Things You Can Do to Fight off the Winter Blues
It’s that time of the year again: when the days are shorter, the wind bitingly cold, and the ground covered in snow. With everything around you looking so bleak, Millennium Dental has put together a list of 10 things you can do to fight off the winter blues.
1. Have lunch with a friend.
Sharing a meal with a friend is one of the quickest ways to lift your spirits, particularly if you’ve been cooped up all alone or surrounded by people who either frequently get on your nerves or are your harshest critics.
Call one of your friends and invite them to brunch at Prim & Proper, a restaurant in The Shops at Legacy West. You can have a glass of wine, share a cheese board, and reminisce about the good ‘ol days. Whatever you decide to do, you’ll both leave there smiling from ear to ear.
2. Go for a walk.
If you don’t feel safe meeting someone in a public place during a pandemic, then consider going for a solitary walk. It may sound counter-intuitive to go outside where it’s colder, but the fresh air alone will do wonders for your physical and mental health.
Take several big cleansing breaths as you walk, making sure your inhales are as long as your exhales. Try to clear your head of any thoughts, worries, and concerns. Notice how your toes are grounded to the earth, the way the cold wind makes your ears feel, and stay in the present moment.
3. Get more vitamin D.
Quick: do you know which hormone controls your mood? Yes, it’s serotonin. But do you also know where we get it from? Surprisingly—vitamin D. And one great source of it is the sun.
Even as you trudge through the snow with no rays in sight, your body is absorbing the natural sunlight. You can also increase your serotonin levels by simply sitting next to a window that lets in some sun for one or two hours a day. Alternatively, there’s always vitamin D supplements, but like my mother always says, “Nature is the best medicine.”
4. Consider light therapy.
If you’ve tried the above and your spirits are still low, you may benefit from a little light therapy. So how does this work? You’ll sit in front of a light box every morning for around 20 to 60 minutes. The idea behind it is that daily exposure to the bright artificial light will compensate for the diminished natural sunlight. Many people choose to do it as they get ready for the day or just sit and read a book or catch up on work.
You should, however, know that light therapy doesn’t work for everyone because some people may need more than the 10,000 lux.
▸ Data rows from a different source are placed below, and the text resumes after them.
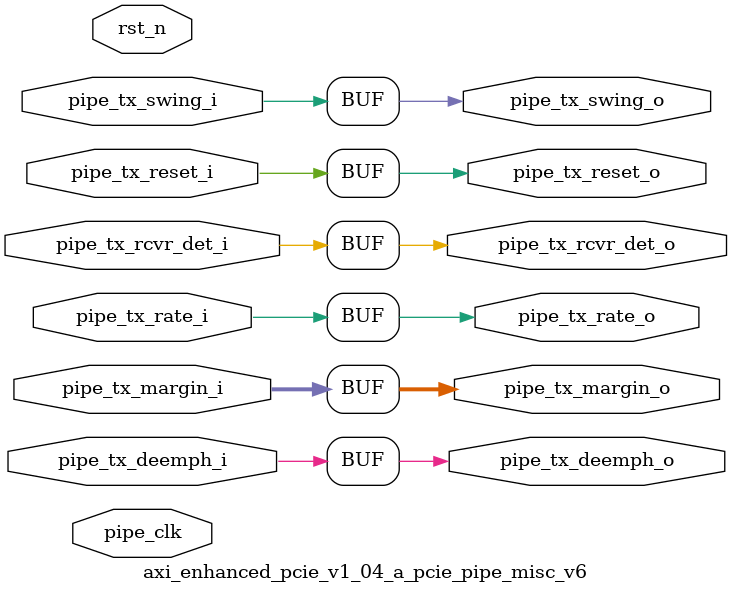
<source format=v>

`timescale 1ns/1ns

module axi_enhanced_pcie_v1_04_a_pcie_pipe_misc_v6 #
(
    parameter        PIPE_PIPELINE_STAGES = 0    // 0 - 0 stages, 1 - 1 stage, 2 - 2 stages
)
(

    input   wire        pipe_tx_rcvr_det_i       ,
    input   wire        pipe_tx_reset_i          ,
    input   wire        pipe_tx_rate_i           ,
    input   wire        pipe_tx_deemph_i         ,
    input   wire [2:0]  pipe_tx_margin_i         ,
    input   wire        pipe_tx_swing_i          ,

    output  wire        pipe_tx_rcvr_det_o       ,
    output  wire        pipe_tx_reset_o          ,
    output  wire        pipe_tx_rate_o           ,
    output  wire        pipe_tx_deemph_o         ,
    output  wire [2:0]  pipe_tx_margin_o         ,
    output  wire        pipe_tx_swing_o          ,
 
    input   wire        pipe_clk                , 
    input   wire        rst_n 
);

//******************************************************************//
// Reality check.                                                   //
//******************************************************************//

    localparam TCQ  = 1;      // clock to out delay model

    reg                pipe_tx_rcvr_det_q       ;
    reg                pipe_tx_reset_q          ;
    reg                pipe_tx_rate_q           ;
    reg                pipe_tx_deemph_q         ;
    reg [2:0]          pipe_tx_margin_q         ;
    reg                pipe_tx_swing_q          ;

    reg                pipe_tx_rcvr_det_qq      ;
    reg                pipe_tx_reset_qq         ;
    reg                pipe_tx_rate_qq          ;
    reg                pipe_tx_deemph_qq        ;
    reg [2:0]          pipe_tx_margin_qq        ;
    reg                pipe_tx_swing_qq         ;

    generate

      if (PIPE_PIPELINE_STAGES == 0) begin


        assign pipe_tx_rcvr_det_o = pipe_tx_rcvr_det_i;
        assign pipe_tx_reset_o  = pipe_tx_reset_i;
        assign pipe_tx_rate_o = pipe_tx_rate_i;
        assign pipe_tx_deemph_o = pipe_tx_deemph_i;
        assign pipe_tx_margin_o = pipe_tx_margin_i;
        assign pipe_tx_swing_o = pipe_tx_swing_i;

      end else if (PIPE_PIPELINE_STAGES == 1) begin

        always @(posedge pipe_clk) begin

          if (rst_n) begin

            pipe_tx_rcvr_det_q <= #TCQ 0;
            pipe_tx_reset_q  <= #TCQ 1'b1;
            pipe_tx_rate_q <= #TCQ 0;
            pipe_tx_deemph_q <= #TCQ 1'b1;
            pipe_tx_margin_q <= #TCQ 0;
            pipe_tx_swing_q <= #TCQ 0;

          end else begin
       
            pipe_tx_rcvr_det_q <= #TCQ pipe_tx_rcvr_det_i;
            pipe_tx_reset_q  <= #TCQ pipe_tx_reset_i;
            pipe_tx_rate_q <= #TCQ pipe_tx_rate_i;
            pipe_tx_deemph_q <= #TCQ pipe_tx_deemph_i;
            pipe_tx_margin_q <= #TCQ pipe_tx_margin_i;
            pipe_tx_swing_q <= #TCQ pipe_tx_swing_i;

          end
       
        end

        assign pipe_tx_rcvr_det_o = pipe_tx_rcvr_det_q;
        assign pipe_tx_reset_o  = pipe_tx_reset_q;
        assign pipe_tx_rate_o = pipe_tx_rate_q;
        assign pipe_tx_deemph_o = pipe_tx_deemph_q;
        assign pipe_tx_margin_o = pipe_tx_margin_q;
        assign pipe_tx_swing_o = pipe_tx_swing_q;

      end else if (PIPE_PIPELINE_STAGES == 2) begin

        always @(posedge pipe_clk) begin

          if (rst_n) begin

            pipe_tx_rcvr_det_q <= #TCQ 0;
            pipe_tx_reset_q  <= #TCQ 1'b1;
            pipe_tx_rate_q <= #TCQ 0;
            pipe_tx_deemph_q <= #TCQ 1'b1;
            pipe_tx_margin_q <= #TCQ 0;
            pipe_tx_swing_q <= #TCQ 0;

            pipe_tx_rcvr_det_qq <= #TCQ 0;
            pipe_tx_reset_qq  <= #TCQ 1'b1;
            pipe_tx_rate_qq <= #TCQ 0;
            pipe_tx_deemph_qq <= #TCQ 1'b1;
            pipe_tx_margin_qq <= #TCQ 0;
            pipe_tx_swing_qq <= #TCQ 0;

          end else begin
       
            pipe_tx_rcvr_det_q <= #TCQ pipe_tx_rcvr_det_i;
            pipe_tx_reset_q  <= #TCQ pipe_tx_reset_i;
            pipe_tx_rate_q <= #TCQ pipe_tx_rate_i;
            pipe_tx_deemph_q <= #TCQ pipe_tx_deemph_i;
            pipe_tx_margin_q <= #TCQ pipe_tx_margin_i;
            pipe_tx_swing_q <= #TCQ pipe_tx_swing_i;

            pipe_tx_rcvr_det_qq <= #TCQ pipe_tx_rcvr_det_q;
            pipe_tx_reset_qq  <= #TCQ pipe_tx_reset_q;
            pipe_tx_rate_qq <= #TCQ pipe_tx_rate_q;
            pipe_tx_deemph_qq <= #TCQ pipe_tx_deemph_q;
            pipe_tx_margin_qq <= #TCQ pipe_tx_margin_q;
            pipe_tx_swing_qq <= #TCQ pipe_tx_swing_q;

          end
       
        end

        assign pipe_tx_rcvr_det_o = pipe_tx_rcvr_det_qq;
        assign pipe_tx_reset_o  = pipe_tx_reset_qq;
        assign pipe_tx_rate_o = pipe_tx_rate_qq;
        assign pipe_tx_deemph_o = pipe_tx_deemph_qq;
        assign pipe_tx_margin_o = pipe_tx_margin_qq;
        assign pipe_tx_swing_o = pipe_tx_swing_qq;

      end

    endgenerate

endmodule

</source>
We recommend you seek professional help from your doctor before starting this treatment.
5. Go see Dr. Harrison.
Sometimes the winter blues have nothing to do with the weather. You’ve slowed down and started to notice things. The gap next to your upper canines has started looking bigger. A cavity you haven’t got around to telling your dentist about becomes one of the first things you think about in the morning. And let’s not start with the disheartening TV show hosts and their bright killer smiles.
If the last three sentences are you, then it’s time you went to see Dr. Harrison. She can give you dental implants to replace a lost tooth, offer fluoride treatment for your cavity, and whiten your teeth by up to nine shades. You’ll not only restore your chewing function, but you’ll also get a feel-good boost from seeing how great your smile looks—just in time for Valentine’s Day.
6. Just dance.
This one is simple: put on your favorite music and start moving to the beat. You don’t even have to dab or Gangnam style. Moving your arms around like you just don’t care will do the trick. You’ll activate the pleasure centers of your brain and release mood-elevating endorphins. Not to mention that an energetic dance around the room is excellent exercise…
7. Start exercising.
For some people, dancing can make you feel self-conscious, if that’s you, don’t sweat it. Moving your muscles, whether it’s through spinning, yoga, swimming, or running, also releases endorphins. Aim to do at least three hours of cardio or aerobic exercises every week.
To start you off, check the spin classes at Neon + Cycle Strength. You’ll have access to child care as you work out as well as a full smoothie bar. And if you want some additional heat, Yoga Factory has a warm yoga studio at The Shops at Legacy in Plano.
Writing your thoughts down usually doesn’t get enough credit as a way to combat the blues. But look at it this way: if you put down on paper what you’re thinking—stuff you’re worried or anxious about—you can read it the next day and things won’t look so bleak. Instead of being the person with a problem, you’ll be thinking of a way to solve it—just like you do for your friends and your kids.
9. Social media cleanse.
Reducing screen time should have been the first thing on this list but we wanted to start off with some quick fixes, get you comfortable and then—bam!—ask you to take a break from social media.
Yes, you’re probably cooped up at home with little to do, and looking at pictures of people sun-basking or swimming in the tropics keeps the boredom away. But it’s counterproductive. A University of Michigan study found it actually makes you sadder to see other people happy.
Take a break from screens, go on a social media cleanse, and lift your spirits.
10. Seek professional help.
If you’ve tried everything on this list (and then some) and nothing seems to be working, it’s time to seek professional help. A therapist can help you manage depression and even prescribe antidepressants if what you’re feeling is more than winter blues. See your doctor for some advice or visit Mental Health America for some more options. Asking for help can be a relief and start you on a journey to a happier you.